▸ WHAT THIS TASK INVOLVES: Reproduce the records exactly. Leave the pictures out.

▸ SUPPLIED RECORDS:
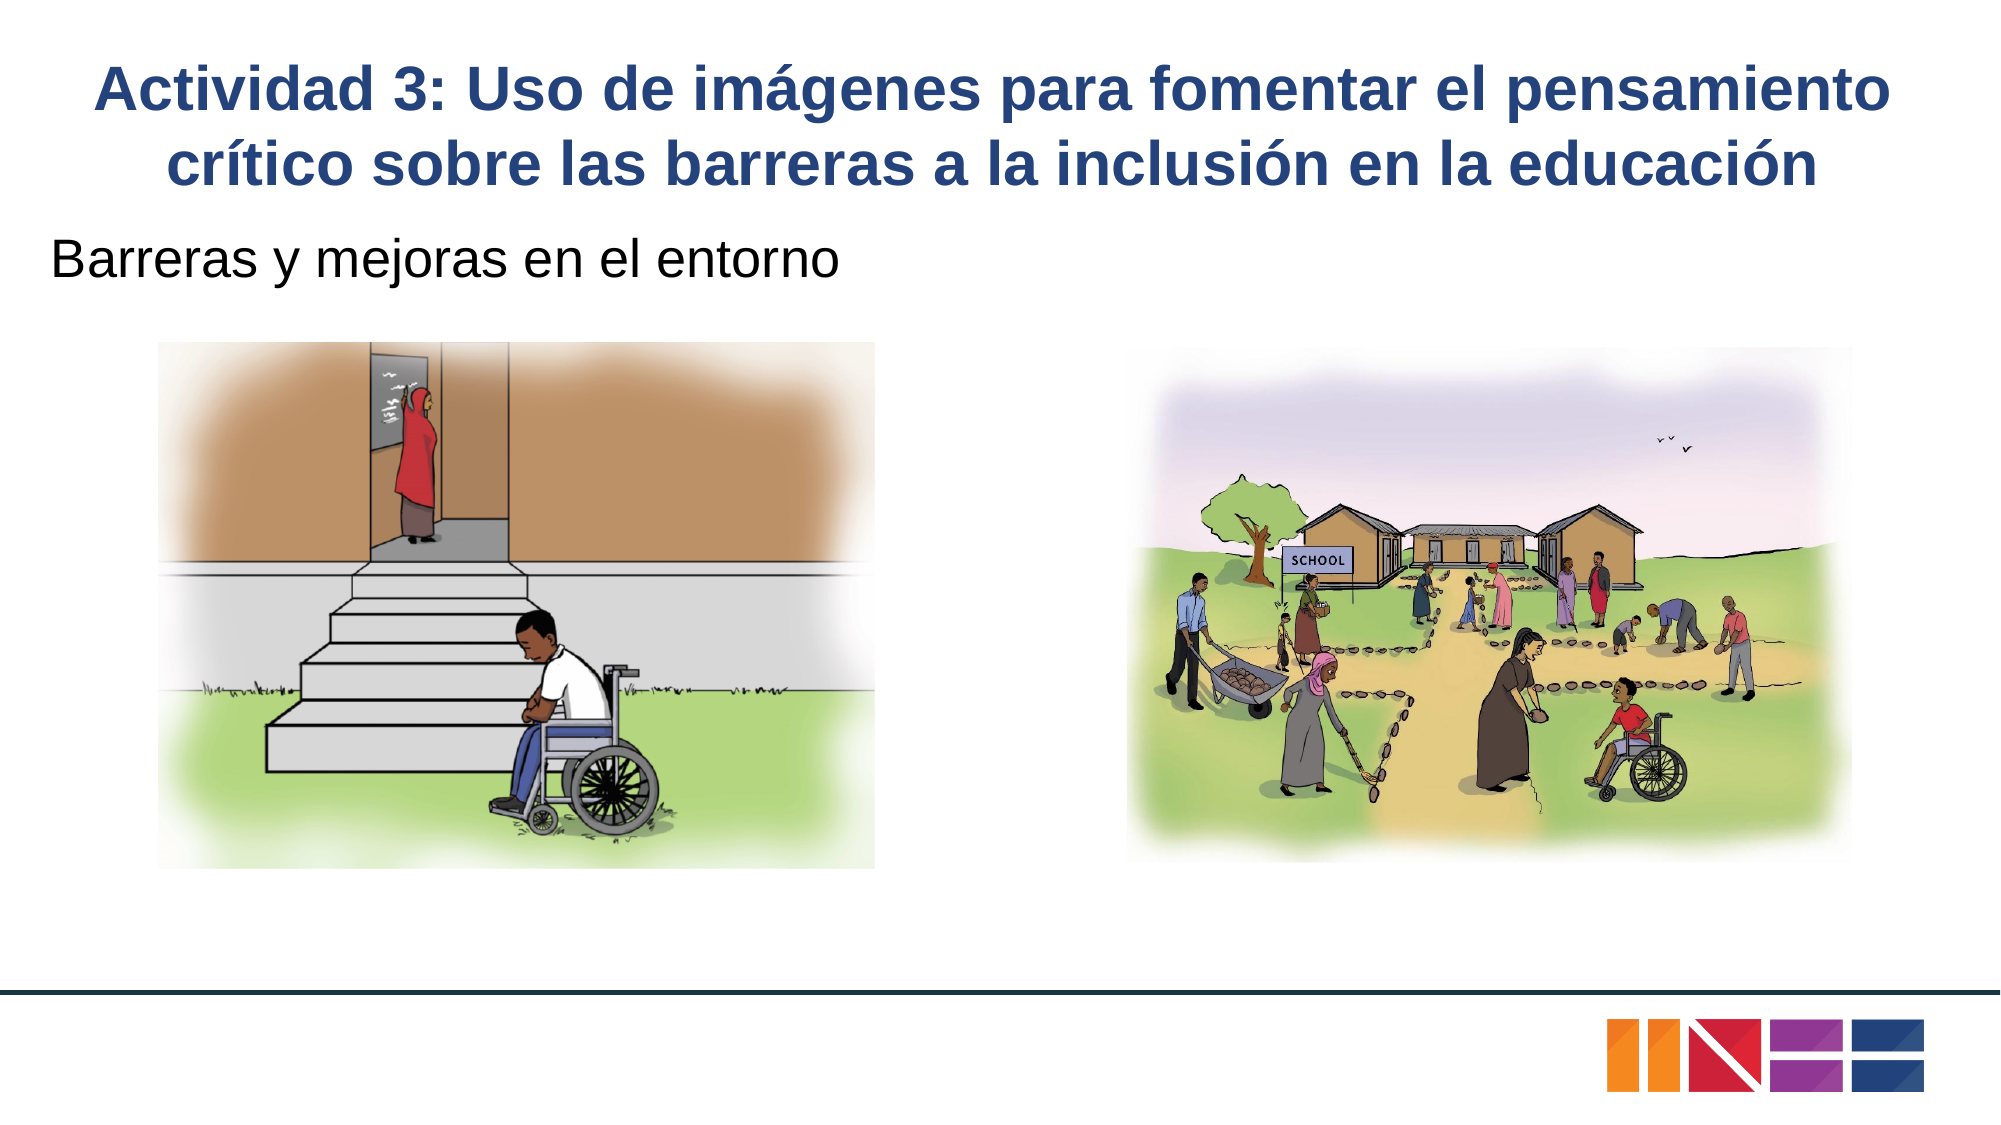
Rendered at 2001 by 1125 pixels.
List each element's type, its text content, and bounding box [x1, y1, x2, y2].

picture [1126, 342, 1859, 870]
list Barreras y mejoras en el entorno [31, 203, 1971, 954]
picture [158, 342, 875, 870]
title Actividad 3: Uso de imágenes para fomentar el pensamiento crítico sobre las barreras a la inclusión en la educación [31, 28, 1957, 145]
picture [1607, 1019, 1924, 1092]
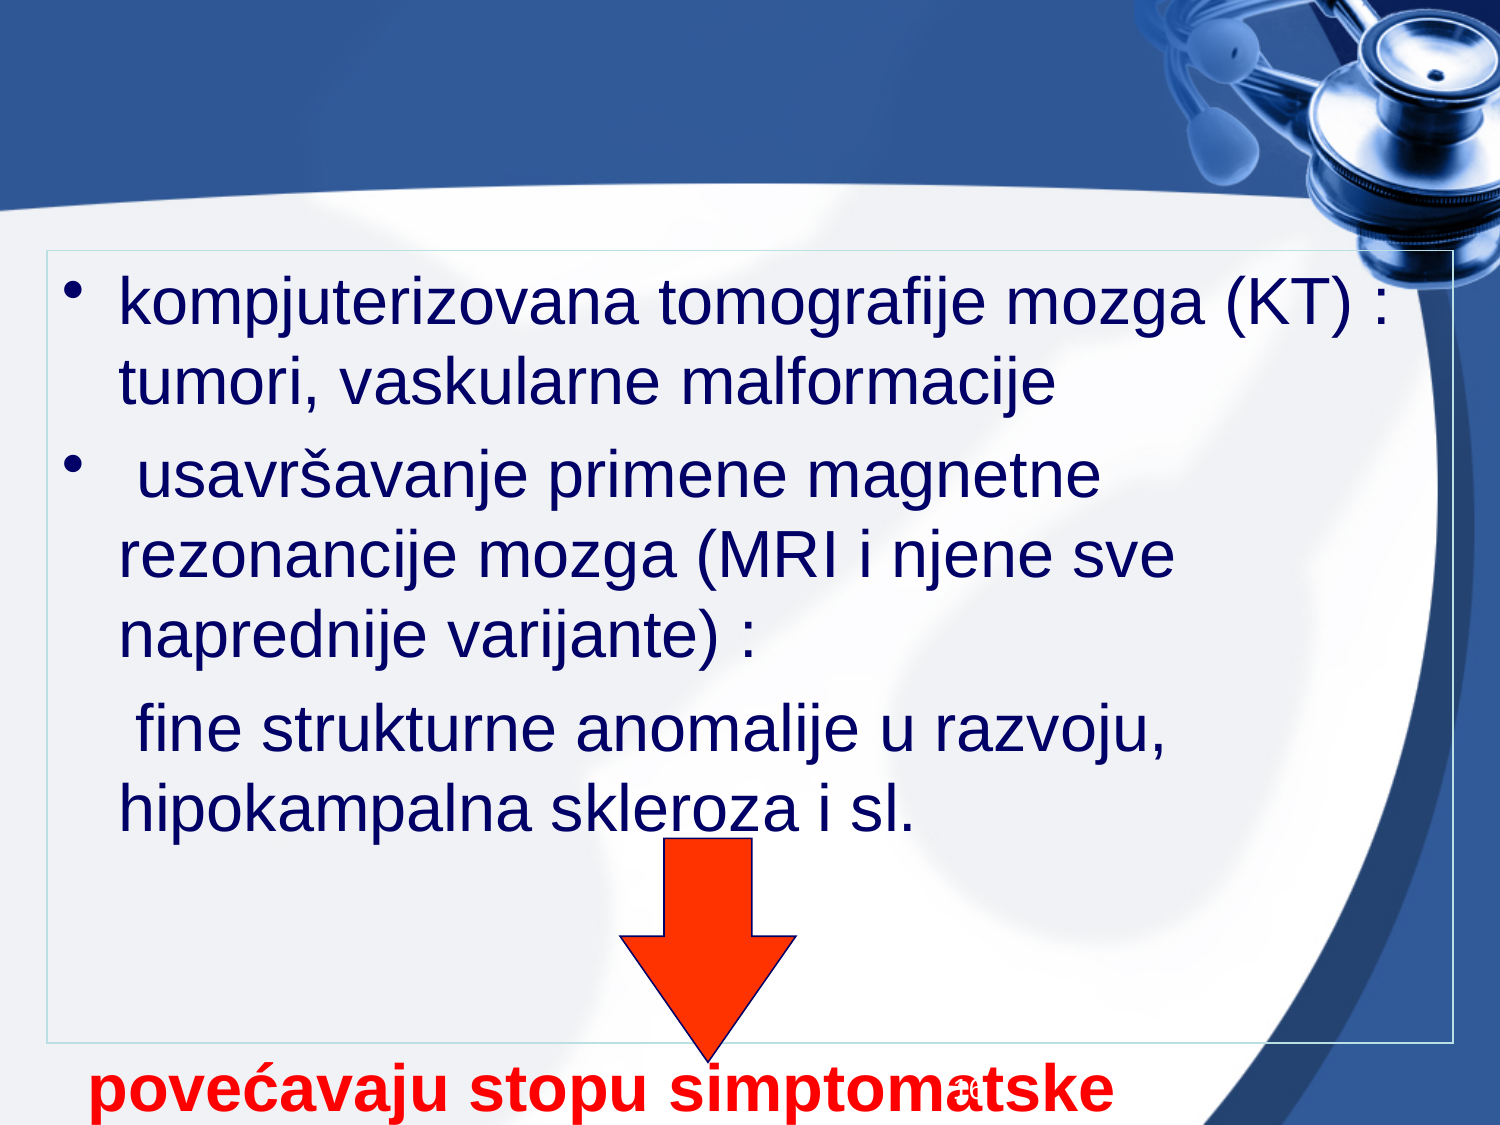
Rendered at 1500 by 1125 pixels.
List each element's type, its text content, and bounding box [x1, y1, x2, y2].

list kompjuterizovana tomografije mozga (KT) : tumori, vaskularne malformacije usavršavanje primene magnetne rezonancije mozga (MRI i njene sve naprednije varijante) : fine strukturne anomalije u razvoju, hipokampalna skleroza i sl. povećavaju stopu simptomatske epilepsije [46, 250, 1454, 1044]
slide_number 16 [937, 1062, 1294, 1101]
picture [0, 0, 1500, 1125]
text_box [620, 838, 796, 1063]
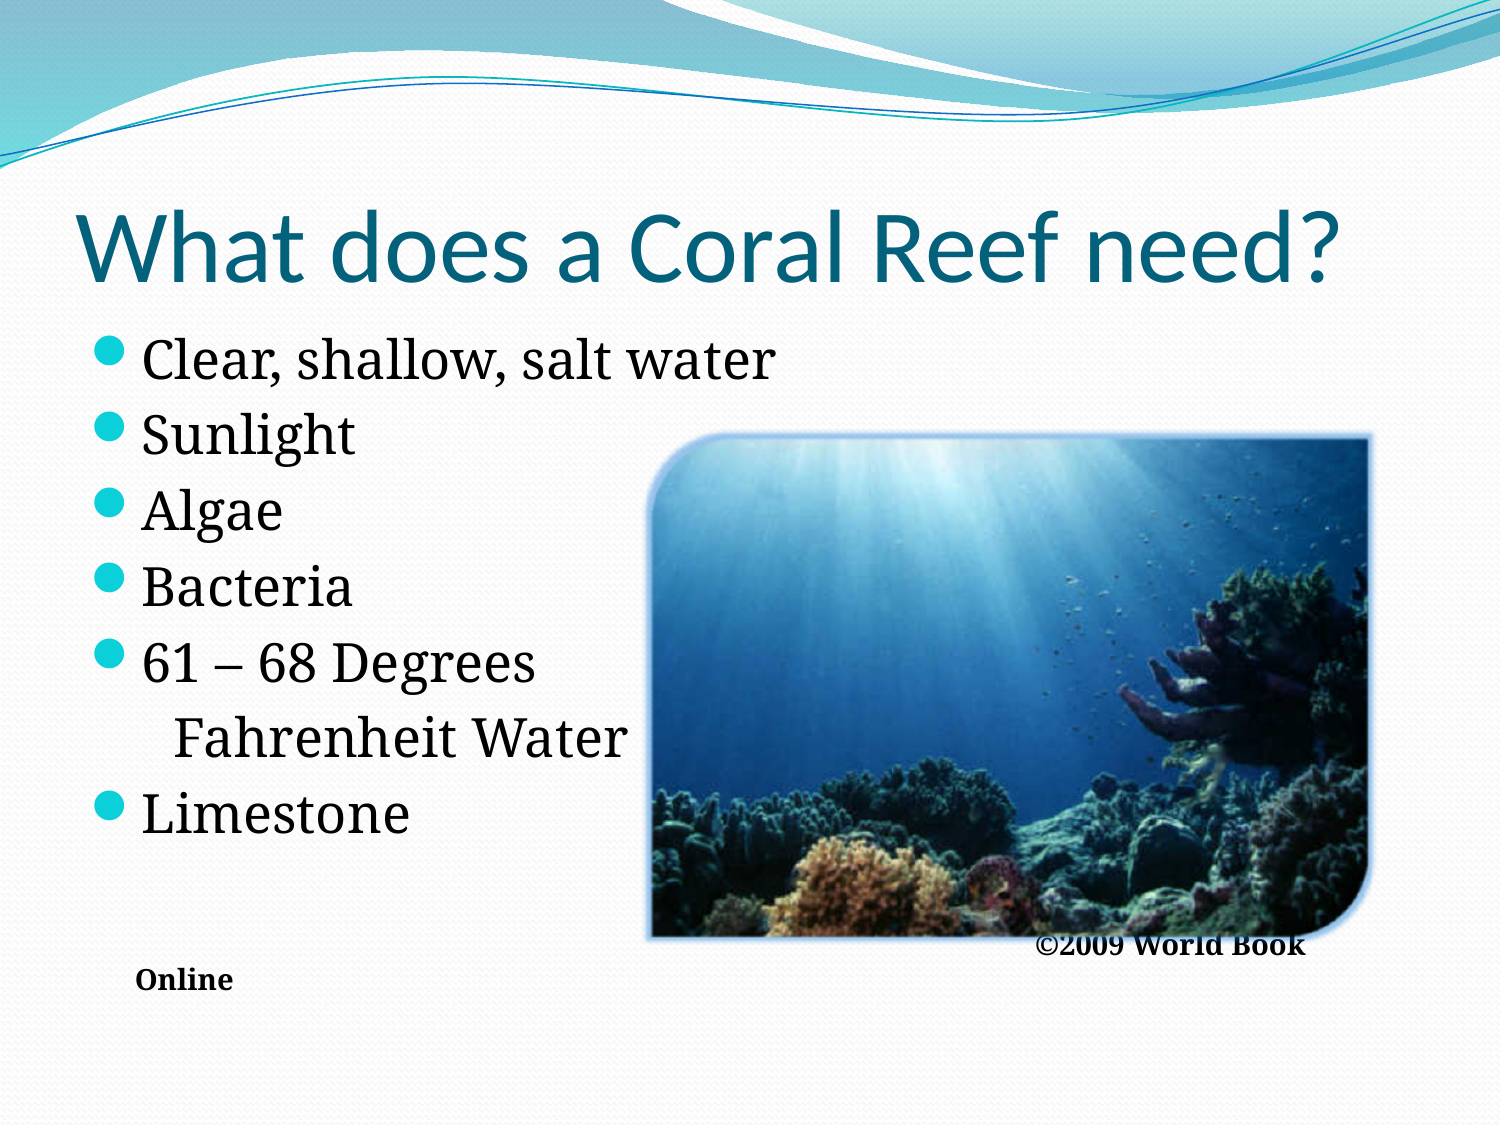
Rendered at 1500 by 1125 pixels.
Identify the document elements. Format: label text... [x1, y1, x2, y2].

list Clear, shallow, salt water Sunlight Algae Bacteria 61 – 68 Degrees Fahrenheit Water Limestone ©2009 World Book Online [74, 317, 1426, 1038]
picture [649, 437, 1369, 938]
title What does a Coral Reef need? [74, 115, 1426, 304]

▸ EXERCISE SOLUTION:
Rendered at 2001 by 1125 pixels.
List each element's type, its text content, and bounding box [x1, y1, x2, y2].

picture [1126, 342, 1859, 870]
list Barreras y mejoras en el entorno [31, 203, 1971, 954]
picture [158, 342, 875, 870]
title Actividad 3: Uso de imágenes para fomentar el pensamiento crítico sobre las barreras a la inclusión en la educación [31, 28, 1957, 145]
picture [1607, 1019, 1924, 1092]
Rendered at 1500 by 1125 pixels.
List each element's type, its text content, and bounding box [x1, y1, x2, y2].

list kompjuterizovana tomografije mozga (KT) : tumori, vaskularne malformacije usavršavanje primene magnetne rezonancije mozga (MRI i njene sve naprednije varijante) : fine strukturne anomalije u razvoju, hipokampalna skleroza i sl. povećavaju stopu simptomatske epilepsije [46, 250, 1454, 1044]
slide_number 16 [937, 1062, 1294, 1101]
picture [0, 0, 1500, 1125]
text_box [620, 838, 796, 1063]
Rendered at 1500 by 1125 pixels.
Identify the document elements. Format: label text... [x1, y1, x2, y2].

list Clear, shallow, salt water Sunlight Algae Bacteria 61 – 68 Degrees Fahrenheit Water Limestone ©2009 World Book Online [74, 317, 1426, 1038]
picture [649, 437, 1369, 938]
title What does a Coral Reef need? [74, 115, 1426, 304]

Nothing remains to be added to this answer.